I have seen thousands and thousands of cows go through the slaughter process alive since I have been at the plant.... 6

...as many as 20 percent of all slaughter animals are conscious—exhibiting righting reflexes, kicking, blinking, looking around, and vocalizing—when their skin is removed. Many animals also remain conscious as they are immersed in scalding tanks or as plant employees remove their legs, tails and other body parts. 7

  In case you are thinking, as I did, that kosher meat would be humane, shattering news awaits. This was the original intent of the ritual slaughter laws. But today, due to the Pure Food and Drug Act, the fully conscious animals must be suspended upside down by a leg before they are slaughtered so that they do not fall in the blood of other animals. This is, of course, very uncomfortable, to say the least. 8

The animal, upside down, with ruptured joints and often a broken leg, twists frantically in pain and terror, so that it must be gripped by the neck or have a clamp inserted in its nostrils to enable the slaughterer to kill the animal with a single stroke, as religious law prescribes. Peter Singer, Animal Liberation, pg.155

Animals being ritually slaughtered in the United States are shackled around a rear leg, hoisted into the air, and then hang, fully conscious, upside down on the conveyer belt for between two and five minutes—and occasionally much longer if something goes wrong on the "kill line"—before the slaughterer makes his cut. Ibid.
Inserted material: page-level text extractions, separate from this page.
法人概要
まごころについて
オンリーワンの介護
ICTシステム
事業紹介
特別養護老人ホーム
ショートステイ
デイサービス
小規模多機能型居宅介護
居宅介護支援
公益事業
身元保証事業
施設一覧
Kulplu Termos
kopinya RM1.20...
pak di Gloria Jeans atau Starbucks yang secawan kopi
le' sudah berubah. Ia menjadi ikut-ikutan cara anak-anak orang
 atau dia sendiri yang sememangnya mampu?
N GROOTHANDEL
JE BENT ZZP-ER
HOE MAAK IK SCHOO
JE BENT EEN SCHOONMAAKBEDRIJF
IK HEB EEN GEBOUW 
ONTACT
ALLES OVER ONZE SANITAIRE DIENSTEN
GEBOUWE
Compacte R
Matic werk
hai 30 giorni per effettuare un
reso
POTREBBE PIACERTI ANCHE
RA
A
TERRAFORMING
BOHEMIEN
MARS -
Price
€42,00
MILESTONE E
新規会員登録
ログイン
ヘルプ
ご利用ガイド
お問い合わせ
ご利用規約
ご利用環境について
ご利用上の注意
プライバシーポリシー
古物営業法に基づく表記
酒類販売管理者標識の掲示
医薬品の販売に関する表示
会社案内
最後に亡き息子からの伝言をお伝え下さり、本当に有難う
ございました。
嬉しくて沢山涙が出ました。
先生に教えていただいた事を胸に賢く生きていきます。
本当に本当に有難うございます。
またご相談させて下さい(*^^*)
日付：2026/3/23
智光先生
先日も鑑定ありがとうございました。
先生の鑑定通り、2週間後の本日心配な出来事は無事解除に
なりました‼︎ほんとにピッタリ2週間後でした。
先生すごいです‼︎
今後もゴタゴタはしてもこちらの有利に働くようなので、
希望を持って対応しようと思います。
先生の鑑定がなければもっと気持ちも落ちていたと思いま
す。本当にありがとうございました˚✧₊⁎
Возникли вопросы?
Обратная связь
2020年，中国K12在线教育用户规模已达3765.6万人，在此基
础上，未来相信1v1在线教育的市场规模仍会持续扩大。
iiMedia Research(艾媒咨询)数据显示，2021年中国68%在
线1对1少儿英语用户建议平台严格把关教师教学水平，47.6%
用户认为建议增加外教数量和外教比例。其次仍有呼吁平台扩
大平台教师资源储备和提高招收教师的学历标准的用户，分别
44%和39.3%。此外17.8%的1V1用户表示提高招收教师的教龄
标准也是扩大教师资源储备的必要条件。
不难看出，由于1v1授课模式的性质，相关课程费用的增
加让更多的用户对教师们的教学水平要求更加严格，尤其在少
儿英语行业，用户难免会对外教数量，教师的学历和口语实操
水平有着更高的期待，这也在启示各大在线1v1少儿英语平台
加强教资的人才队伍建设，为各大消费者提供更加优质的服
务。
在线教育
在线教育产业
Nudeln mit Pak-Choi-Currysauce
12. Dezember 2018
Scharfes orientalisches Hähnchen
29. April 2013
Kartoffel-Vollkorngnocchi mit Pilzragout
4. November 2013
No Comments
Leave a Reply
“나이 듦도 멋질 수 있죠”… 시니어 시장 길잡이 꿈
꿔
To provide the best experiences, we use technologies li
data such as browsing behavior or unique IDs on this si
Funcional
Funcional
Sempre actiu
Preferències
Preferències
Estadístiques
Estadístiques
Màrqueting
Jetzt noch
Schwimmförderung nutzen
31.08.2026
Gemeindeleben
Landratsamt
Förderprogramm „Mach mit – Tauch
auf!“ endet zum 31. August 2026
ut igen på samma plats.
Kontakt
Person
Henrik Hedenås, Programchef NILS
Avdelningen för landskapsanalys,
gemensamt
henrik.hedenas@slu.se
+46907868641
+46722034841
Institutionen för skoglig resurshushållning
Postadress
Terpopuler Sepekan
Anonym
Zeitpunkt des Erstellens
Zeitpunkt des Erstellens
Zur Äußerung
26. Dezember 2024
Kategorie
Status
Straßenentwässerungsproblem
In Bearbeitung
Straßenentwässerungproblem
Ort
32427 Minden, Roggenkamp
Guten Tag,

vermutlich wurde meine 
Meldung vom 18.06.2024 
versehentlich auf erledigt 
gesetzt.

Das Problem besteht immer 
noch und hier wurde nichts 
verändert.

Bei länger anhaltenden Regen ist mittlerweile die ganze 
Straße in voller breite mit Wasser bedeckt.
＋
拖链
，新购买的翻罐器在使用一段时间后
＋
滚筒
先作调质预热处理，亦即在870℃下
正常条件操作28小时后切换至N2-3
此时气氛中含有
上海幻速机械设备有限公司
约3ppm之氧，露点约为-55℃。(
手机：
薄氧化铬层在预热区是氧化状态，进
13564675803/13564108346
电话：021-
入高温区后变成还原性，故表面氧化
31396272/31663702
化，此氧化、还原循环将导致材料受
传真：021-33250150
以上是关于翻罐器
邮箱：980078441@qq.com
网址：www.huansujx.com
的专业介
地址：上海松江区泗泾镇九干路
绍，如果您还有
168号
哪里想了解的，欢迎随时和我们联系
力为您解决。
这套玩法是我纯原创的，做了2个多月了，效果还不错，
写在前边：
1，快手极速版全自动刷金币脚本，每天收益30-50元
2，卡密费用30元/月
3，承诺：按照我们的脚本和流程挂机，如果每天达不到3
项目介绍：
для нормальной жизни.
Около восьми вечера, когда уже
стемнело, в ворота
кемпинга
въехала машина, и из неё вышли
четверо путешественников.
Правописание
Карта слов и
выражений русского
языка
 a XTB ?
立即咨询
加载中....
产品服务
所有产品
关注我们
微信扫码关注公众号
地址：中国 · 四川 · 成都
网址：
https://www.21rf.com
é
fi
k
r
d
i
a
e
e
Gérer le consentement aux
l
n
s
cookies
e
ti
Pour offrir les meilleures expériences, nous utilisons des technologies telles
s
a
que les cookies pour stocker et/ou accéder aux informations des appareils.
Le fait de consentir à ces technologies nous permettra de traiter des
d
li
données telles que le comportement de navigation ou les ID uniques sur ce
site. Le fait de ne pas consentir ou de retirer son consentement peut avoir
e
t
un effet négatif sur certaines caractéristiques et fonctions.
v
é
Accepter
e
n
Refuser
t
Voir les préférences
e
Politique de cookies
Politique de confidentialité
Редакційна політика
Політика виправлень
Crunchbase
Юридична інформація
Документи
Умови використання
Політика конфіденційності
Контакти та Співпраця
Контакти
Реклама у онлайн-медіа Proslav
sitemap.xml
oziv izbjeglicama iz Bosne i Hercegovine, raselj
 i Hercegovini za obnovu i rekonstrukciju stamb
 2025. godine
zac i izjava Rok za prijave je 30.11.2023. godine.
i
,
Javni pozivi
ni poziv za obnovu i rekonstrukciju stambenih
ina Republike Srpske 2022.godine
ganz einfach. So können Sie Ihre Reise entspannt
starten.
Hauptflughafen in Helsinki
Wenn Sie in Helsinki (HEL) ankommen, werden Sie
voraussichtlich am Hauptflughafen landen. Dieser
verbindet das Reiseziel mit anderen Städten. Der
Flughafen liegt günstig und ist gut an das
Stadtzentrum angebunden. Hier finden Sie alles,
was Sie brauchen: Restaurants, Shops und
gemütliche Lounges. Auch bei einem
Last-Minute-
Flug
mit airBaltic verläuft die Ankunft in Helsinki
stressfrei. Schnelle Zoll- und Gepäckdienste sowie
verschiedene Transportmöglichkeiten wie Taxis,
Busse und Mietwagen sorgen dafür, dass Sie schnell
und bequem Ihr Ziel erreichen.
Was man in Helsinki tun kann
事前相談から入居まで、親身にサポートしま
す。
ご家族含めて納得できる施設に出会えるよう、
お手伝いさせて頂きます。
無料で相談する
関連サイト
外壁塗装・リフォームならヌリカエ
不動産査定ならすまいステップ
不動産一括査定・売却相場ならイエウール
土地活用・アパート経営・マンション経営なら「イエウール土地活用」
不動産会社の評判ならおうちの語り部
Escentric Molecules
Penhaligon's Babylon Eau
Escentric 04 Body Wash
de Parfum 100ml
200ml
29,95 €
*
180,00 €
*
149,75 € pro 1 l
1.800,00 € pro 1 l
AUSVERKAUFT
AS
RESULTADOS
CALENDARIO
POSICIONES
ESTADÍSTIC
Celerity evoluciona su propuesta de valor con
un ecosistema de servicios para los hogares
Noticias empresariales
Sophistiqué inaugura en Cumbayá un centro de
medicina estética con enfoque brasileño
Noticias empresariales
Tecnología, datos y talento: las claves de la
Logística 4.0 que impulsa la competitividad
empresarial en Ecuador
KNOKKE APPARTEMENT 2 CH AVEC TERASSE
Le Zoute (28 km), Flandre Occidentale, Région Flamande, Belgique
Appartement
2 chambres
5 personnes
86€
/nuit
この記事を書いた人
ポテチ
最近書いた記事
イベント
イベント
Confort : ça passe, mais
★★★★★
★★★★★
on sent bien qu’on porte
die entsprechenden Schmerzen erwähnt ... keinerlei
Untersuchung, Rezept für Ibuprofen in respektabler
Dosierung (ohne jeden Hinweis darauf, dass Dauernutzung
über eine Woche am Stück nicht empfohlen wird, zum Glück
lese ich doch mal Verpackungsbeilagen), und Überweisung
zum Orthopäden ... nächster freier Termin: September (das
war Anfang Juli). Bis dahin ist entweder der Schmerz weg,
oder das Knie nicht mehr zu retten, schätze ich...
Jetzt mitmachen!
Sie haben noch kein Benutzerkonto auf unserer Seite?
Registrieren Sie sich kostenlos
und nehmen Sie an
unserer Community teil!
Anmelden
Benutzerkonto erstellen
  Obviously not an enviable way to die. Only certain parts of the meat are acceptable as kosher, so there is lots of extra meat which is sold as regular meat, yet it was obtained in the same barbaric way. 9 This is completely going against the very purpose of the ritual laws, given for both health and humanitarian reasons. The animals were to be completely healthy, and death was to be instantaneous, both for the animals' sake and so that any poisons and hormones would not be excited and rushed throughout the entire body of the animal and thus transferred to the consumer.

My apologies for the vivid pictures. But so often we fail to stop and think of what is really going on multiple times every day in slaughterhouses all across the country. Is this something we really want to continue to support?